__Work to complete__.
Please quote the entire listing below line by line, character for character.

Top of Records to process

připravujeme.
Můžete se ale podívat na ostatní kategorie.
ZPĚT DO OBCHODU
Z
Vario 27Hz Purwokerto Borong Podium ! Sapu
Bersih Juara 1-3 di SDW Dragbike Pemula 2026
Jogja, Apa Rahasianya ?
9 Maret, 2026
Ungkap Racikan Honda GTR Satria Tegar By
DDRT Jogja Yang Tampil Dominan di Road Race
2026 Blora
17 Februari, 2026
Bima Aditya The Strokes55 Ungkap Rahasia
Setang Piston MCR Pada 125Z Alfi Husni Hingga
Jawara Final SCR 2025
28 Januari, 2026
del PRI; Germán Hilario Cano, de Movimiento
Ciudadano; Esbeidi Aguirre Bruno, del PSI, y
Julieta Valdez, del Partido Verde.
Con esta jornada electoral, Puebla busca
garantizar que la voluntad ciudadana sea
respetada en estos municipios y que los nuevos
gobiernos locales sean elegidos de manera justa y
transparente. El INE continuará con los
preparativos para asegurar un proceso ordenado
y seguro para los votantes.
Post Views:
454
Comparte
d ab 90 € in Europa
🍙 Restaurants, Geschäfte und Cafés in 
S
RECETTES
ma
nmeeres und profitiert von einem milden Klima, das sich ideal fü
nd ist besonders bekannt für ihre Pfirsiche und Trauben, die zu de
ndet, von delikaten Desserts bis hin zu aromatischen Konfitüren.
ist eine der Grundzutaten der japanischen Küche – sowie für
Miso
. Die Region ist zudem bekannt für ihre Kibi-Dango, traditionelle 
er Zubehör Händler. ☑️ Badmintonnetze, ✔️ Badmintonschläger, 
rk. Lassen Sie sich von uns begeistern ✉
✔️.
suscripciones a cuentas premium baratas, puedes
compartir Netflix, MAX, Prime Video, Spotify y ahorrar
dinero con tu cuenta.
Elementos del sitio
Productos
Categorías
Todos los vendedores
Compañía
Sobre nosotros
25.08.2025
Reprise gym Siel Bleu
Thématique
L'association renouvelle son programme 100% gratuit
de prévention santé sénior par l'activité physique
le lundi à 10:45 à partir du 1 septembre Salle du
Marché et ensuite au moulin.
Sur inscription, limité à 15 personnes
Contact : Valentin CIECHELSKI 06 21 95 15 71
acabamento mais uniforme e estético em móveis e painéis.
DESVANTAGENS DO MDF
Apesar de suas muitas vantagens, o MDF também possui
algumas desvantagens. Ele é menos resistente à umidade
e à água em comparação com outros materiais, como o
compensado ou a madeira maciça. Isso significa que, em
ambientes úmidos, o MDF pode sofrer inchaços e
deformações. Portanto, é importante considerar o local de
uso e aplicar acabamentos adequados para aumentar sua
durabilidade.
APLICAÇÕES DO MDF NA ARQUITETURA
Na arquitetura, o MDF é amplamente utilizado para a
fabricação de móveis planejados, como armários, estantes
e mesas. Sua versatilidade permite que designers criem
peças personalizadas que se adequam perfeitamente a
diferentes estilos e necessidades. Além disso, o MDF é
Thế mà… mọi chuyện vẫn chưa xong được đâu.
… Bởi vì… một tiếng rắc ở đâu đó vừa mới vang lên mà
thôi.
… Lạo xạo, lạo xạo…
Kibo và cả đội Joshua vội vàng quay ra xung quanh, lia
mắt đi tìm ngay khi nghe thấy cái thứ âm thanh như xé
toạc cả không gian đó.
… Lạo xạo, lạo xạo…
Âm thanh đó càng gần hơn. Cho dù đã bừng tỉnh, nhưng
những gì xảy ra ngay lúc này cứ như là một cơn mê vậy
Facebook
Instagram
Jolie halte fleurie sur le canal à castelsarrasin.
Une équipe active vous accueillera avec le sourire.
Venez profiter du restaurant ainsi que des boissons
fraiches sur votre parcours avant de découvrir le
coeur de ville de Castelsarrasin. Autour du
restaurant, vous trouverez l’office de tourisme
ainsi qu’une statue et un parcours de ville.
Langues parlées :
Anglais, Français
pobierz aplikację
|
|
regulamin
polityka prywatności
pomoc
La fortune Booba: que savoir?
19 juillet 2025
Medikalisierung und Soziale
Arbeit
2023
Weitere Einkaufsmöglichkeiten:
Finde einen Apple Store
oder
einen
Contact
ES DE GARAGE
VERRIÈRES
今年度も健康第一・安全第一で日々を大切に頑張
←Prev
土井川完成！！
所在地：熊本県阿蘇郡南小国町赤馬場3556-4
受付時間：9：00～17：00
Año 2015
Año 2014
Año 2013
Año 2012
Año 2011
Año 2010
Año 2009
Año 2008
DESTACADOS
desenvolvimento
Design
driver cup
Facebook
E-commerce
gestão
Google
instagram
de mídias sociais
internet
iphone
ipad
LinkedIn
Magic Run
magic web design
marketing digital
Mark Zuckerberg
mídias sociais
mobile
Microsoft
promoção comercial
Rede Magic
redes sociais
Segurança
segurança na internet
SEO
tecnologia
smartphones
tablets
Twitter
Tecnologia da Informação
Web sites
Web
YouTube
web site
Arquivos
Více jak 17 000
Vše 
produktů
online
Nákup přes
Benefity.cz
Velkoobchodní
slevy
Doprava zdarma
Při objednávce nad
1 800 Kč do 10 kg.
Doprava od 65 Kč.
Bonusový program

Bottom of Records to process

__Solved exercise__.
připravujeme.
Můžete se ale podívat na ostatní kategorie.
ZPĚT DO OBCHODU
Z
Vario 27Hz Purwokerto Borong Podium ! Sapu
Bersih Juara 1-3 di SDW Dragbike Pemula 2026
Jogja, Apa Rahasianya ?
9 Maret, 2026
Ungkap Racikan Honda GTR Satria Tegar By
DDRT Jogja Yang Tampil Dominan di Road Race
2026 Blora
17 Februari, 2026
Bima Aditya The Strokes55 Ungkap Rahasia
Setang Piston MCR Pada 125Z Alfi Husni Hingga
Jawara Final SCR 2025
28 Januari, 2026
del PRI; Germán Hilario Cano, de Movimiento
Ciudadano; Esbeidi Aguirre Bruno, del PSI, y
Julieta Valdez, del Partido Verde.
Con esta jornada electoral, Puebla busca
garantizar que la voluntad ciudadana sea
respetada en estos municipios y que los nuevos
gobiernos locales sean elegidos de manera justa y
transparente. El INE continuará con los
preparativos para asegurar un proceso ordenado
y seguro para los votantes.
Post Views:
454
Comparte
d ab 90 € in Europa
🍙 Restaurants, Geschäfte und Cafés in 
S
RECETTES
ma
nmeeres und profitiert von einem milden Klima, das sich ideal fü
nd ist besonders bekannt für ihre Pfirsiche und Trauben, die zu de
ndet, von delikaten Desserts bis hin zu aromatischen Konfitüren.
ist eine der Grundzutaten der japanischen Küche – sowie für
Miso
. Die Region ist zudem bekannt für ihre Kibi-Dango, traditionelle 
er Zubehör Händler. ☑️ Badmintonnetze, ✔️ Badmintonschläger, 
rk. Lassen Sie sich von uns begeistern ✉
✔️.
suscripciones a cuentas premium baratas, puedes
compartir Netflix, MAX, Prime Video, Spotify y ahorrar
dinero con tu cuenta.
Elementos del sitio
Productos
Categorías
Todos los vendedores
Compañía
Sobre nosotros
25.08.2025
Reprise gym Siel Bleu
Thématique
L'association renouvelle son programme 100% gratuit
de prévention santé sénior par l'activité physique
le lundi à 10:45 à partir du 1 septembre Salle du
Marché et ensuite au moulin.
Sur inscription, limité à 15 personnes
Contact : Valentin CIECHELSKI 06 21 95 15 71
acabamento mais uniforme e estético em móveis e painéis.
DESVANTAGENS DO MDF
Apesar de suas muitas vantagens, o MDF também possui
algumas desvantagens. Ele é menos resistente à umidade
e à água em comparação com outros materiais, como o
compensado ou a madeira maciça. Isso significa que, em
ambientes úmidos, o MDF pode sofrer inchaços e
deformações. Portanto, é importante considerar o local de
uso e aplicar acabamentos adequados para aumentar sua
durabilidade.
APLICAÇÕES DO MDF NA ARQUITETURA
Na arquitetura, o MDF é amplamente utilizado para a
fabricação de móveis planejados, como armários, estantes
e mesas. Sua versatilidade permite que designers criem
peças personalizadas que se adequam perfeitamente a
diferentes estilos e necessidades. Além disso, o MDF é
Thế mà… mọi chuyện vẫn chưa xong được đâu.
… Bởi vì… một tiếng rắc ở đâu đó vừa mới vang lên mà
thôi.
… Lạo xạo, lạo xạo…
Kibo và cả đội Joshua vội vàng quay ra xung quanh, lia
mắt đi tìm ngay khi nghe thấy cái thứ âm thanh như xé
toạc cả không gian đó.
… Lạo xạo, lạo xạo…
Âm thanh đó càng gần hơn. Cho dù đã bừng tỉnh, nhưng
những gì xảy ra ngay lúc này cứ như là một cơn mê vậy
Facebook
Instagram
Jolie halte fleurie sur le canal à castelsarrasin.
Une équipe active vous accueillera avec le sourire.
Venez profiter du restaurant ainsi que des boissons
fraiches sur votre parcours avant de découvrir le
coeur de ville de Castelsarrasin. Autour du
restaurant, vous trouverez l’office de tourisme
ainsi qu’une statue et un parcours de ville.
Langues parlées :
Anglais, Français
pobierz aplikację
|
|
regulamin
polityka prywatności
pomoc
La fortune Booba: que savoir?
19 juillet 2025
Medikalisierung und Soziale
Arbeit
2023
Weitere Einkaufsmöglichkeiten:
Finde einen Apple Store
oder
einen
Contact
ES DE GARAGE
VERRIÈRES
今年度も健康第一・安全第一で日々を大切に頑張
←Prev
土井川完成！！
所在地：熊本県阿蘇郡南小国町赤馬場3556-4
受付時間：9：00～17：00
Año 2015
Año 2014
Año 2013
Año 2012
Año 2011
Año 2010
Año 2009
Año 2008
DESTACADOS
desenvolvimento
Design
driver cup
Facebook
E-commerce
gestão
Google
instagram
de mídias sociais
internet
iphone
ipad
LinkedIn
Magic Run
magic web design
marketing digital
Mark Zuckerberg
mídias sociais
mobile
Microsoft
promoção comercial
Rede Magic
redes sociais
Segurança
segurança na internet
SEO
tecnologia
smartphones
tablets
Twitter
Tecnologia da Informação
Web sites
Web
YouTube
web site
Arquivos
Více jak 17 000
Vše 
produktů
online
Nákup přes
Benefity.cz
Velkoobchodní
slevy
Doprava zdarma
Při objednávce nad
1 800 Kč do 10 kg.
Doprava od 65 Kč.
Bonusový program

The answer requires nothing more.